Class WARCBatchJob

  • All Implemented Interfaces:
    Serializable
    Direct Known Subclasses:
    WARCExtractCDXJob, WaybackCDXExtractionWARCBatchJob

    public abstract class WARCBatchJob
    extends FileBatchJob
    Abstract class defining a batch job to run on a set of WARC files. Each implementation is required to define initialize() , processRecord() and finish() methods. The bitarchive application then ensures that the batch job run initialize(), runs processRecord() on each record in each file in the archive, and then runs finish().
    See Also:
    Serialized Form
    • Field Detail

      • noOfRecordsProcessed

        protected int noOfRecordsProcessed
        The total number of records processed.
    • Constructor Detail

      • WARCBatchJob

        public WARCBatchJob()
    • Method Detail

      • initialize

        public abstract void initialize​(OutputStream os)
        Initialize the job before running. This is called before the processRecord() calls start coming.
        Specified by:
        initialize in class FileBatchJob
        Parameters:
        os - The OutputStream to which output data is written
      • processRecord

        public abstract void processRecord​(org.archive.io.warc.WARCRecord record,
                                           OutputStream os)
        Exceptions should be handled with the handleException() method.
        Parameters:
        os - The OutputStream to which output data is written
        record - the object to be processed.
      • finish

        public abstract void finish​(OutputStream os)
        Finish up the job. This is called after the last processRecord() call.
        Specified by:
        finish in class FileBatchJob
        Parameters:
        os - The OutputStream to which output data is written
      • getFilter

        public WARCBatchFilter getFilter()
        returns a BatchFilter object which restricts the set of warc records in the archive on which this batch-job is performed. The default value is a neutral filter which allows all records.
        Returns:
        A filter telling which records should be given to processRecord().
      • processFile

        public final boolean processFile​(File warcFile,
                                         OutputStream os)
                                  throws ArgumentNotValid
        Accepts only WARC and WARCGZ files.

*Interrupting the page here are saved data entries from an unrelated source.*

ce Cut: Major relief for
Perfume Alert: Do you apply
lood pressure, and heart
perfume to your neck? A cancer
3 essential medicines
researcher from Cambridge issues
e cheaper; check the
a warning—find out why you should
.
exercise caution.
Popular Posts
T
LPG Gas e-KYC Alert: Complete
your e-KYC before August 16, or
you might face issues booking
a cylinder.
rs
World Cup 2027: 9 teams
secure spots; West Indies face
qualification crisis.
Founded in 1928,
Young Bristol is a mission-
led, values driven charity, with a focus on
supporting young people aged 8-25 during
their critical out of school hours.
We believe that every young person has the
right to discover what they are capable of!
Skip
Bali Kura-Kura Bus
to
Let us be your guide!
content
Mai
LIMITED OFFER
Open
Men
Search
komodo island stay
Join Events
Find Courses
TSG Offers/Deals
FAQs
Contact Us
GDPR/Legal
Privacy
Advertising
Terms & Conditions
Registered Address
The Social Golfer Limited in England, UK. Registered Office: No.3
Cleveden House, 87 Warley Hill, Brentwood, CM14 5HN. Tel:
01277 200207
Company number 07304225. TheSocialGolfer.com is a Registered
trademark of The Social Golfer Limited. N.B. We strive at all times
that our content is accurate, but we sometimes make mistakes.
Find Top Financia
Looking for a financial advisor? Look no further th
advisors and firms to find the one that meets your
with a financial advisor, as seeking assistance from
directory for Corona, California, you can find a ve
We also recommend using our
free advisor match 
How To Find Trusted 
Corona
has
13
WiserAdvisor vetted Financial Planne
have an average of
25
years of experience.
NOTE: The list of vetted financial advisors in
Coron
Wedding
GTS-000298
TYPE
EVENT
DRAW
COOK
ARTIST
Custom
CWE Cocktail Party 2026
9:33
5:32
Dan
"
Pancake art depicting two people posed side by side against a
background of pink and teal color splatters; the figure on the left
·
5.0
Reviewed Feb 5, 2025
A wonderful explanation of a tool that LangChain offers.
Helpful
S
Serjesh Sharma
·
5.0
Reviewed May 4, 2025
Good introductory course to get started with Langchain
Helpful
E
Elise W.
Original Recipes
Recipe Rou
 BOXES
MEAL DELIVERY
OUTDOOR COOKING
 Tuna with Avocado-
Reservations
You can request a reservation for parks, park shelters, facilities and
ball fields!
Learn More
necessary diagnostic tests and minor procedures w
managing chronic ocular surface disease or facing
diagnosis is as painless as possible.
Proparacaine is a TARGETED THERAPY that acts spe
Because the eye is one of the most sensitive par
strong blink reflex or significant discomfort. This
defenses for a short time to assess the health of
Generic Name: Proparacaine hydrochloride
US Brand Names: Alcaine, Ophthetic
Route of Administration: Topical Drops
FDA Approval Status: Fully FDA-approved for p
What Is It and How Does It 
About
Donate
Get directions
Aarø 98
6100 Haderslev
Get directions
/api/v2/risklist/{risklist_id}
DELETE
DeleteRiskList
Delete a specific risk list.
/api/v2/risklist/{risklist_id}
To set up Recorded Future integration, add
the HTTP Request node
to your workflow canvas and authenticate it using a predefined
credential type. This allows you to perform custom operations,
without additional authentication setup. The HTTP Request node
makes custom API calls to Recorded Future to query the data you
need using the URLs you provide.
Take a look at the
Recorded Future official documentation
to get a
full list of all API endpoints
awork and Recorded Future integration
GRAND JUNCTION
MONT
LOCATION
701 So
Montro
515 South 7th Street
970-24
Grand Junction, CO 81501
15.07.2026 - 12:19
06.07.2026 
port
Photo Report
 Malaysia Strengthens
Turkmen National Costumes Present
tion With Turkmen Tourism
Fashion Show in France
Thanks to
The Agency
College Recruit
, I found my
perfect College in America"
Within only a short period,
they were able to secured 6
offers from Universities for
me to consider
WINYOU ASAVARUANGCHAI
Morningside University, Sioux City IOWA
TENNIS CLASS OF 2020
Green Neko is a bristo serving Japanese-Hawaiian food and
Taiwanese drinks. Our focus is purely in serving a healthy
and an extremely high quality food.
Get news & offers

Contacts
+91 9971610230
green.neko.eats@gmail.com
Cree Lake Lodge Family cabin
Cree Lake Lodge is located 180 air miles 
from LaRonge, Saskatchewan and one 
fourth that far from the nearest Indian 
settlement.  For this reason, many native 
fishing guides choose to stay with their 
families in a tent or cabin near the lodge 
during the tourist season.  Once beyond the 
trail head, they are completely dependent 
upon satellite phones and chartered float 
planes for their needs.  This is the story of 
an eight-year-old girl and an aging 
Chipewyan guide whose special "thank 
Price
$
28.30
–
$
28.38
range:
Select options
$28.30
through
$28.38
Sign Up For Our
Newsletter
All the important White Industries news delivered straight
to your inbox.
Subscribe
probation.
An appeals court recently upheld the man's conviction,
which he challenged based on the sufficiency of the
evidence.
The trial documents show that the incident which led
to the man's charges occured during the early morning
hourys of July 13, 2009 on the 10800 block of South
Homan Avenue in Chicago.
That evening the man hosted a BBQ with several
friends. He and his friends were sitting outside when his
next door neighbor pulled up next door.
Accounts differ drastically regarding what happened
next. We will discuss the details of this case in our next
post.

Runs through all records and calls processRecord() on every record that is allowed by getFilter(). Does nothing on a non-arc file.
        Specified by:
        processFile in class FileBatchJob
        Parameters:
        warcFile - The WARC or WARCGZ file to be processed.
        os - the OutputStream to which output is to be written
        Returns:
        true, if file processed successful, otherwise false
        Throws:
        ArgumentNotValid - if either argument is null
      • handleException

        public void handleException​(Exception e,
                                    File warcfile,
                                    long index)
                             throws ArgumentNotValid
        When the org.archive.io.arc classes throw IOExceptions while reading, this is where they go. Subclasses are welcome to override the default functionality which simply logs and records them in a list. TODO Actually use the warcfile/index entries in the exception list
        Parameters:
        e - An Exception thrown by the org.archive.io.arc classes.
        warcfile - The arcFile that was processed while the Exception was thrown
        index - The index (in the WARC file) at which the Exception was thrown
        Throws:
        ArgumentNotValid - if e is null
      • getExceptionArray

        public Exception[] getExceptionArray()
        Returns a representation of the list of Exceptions recorded for this WARC batch job. If called by a subclass, a method overriding handleException() should always call super.handleException().
        Returns:
        All Exceptions passed to handleException so far.
      • noOfRecordsProcessed

        public int noOfRecordsProcessed()
        Returns:
        the number of records processed.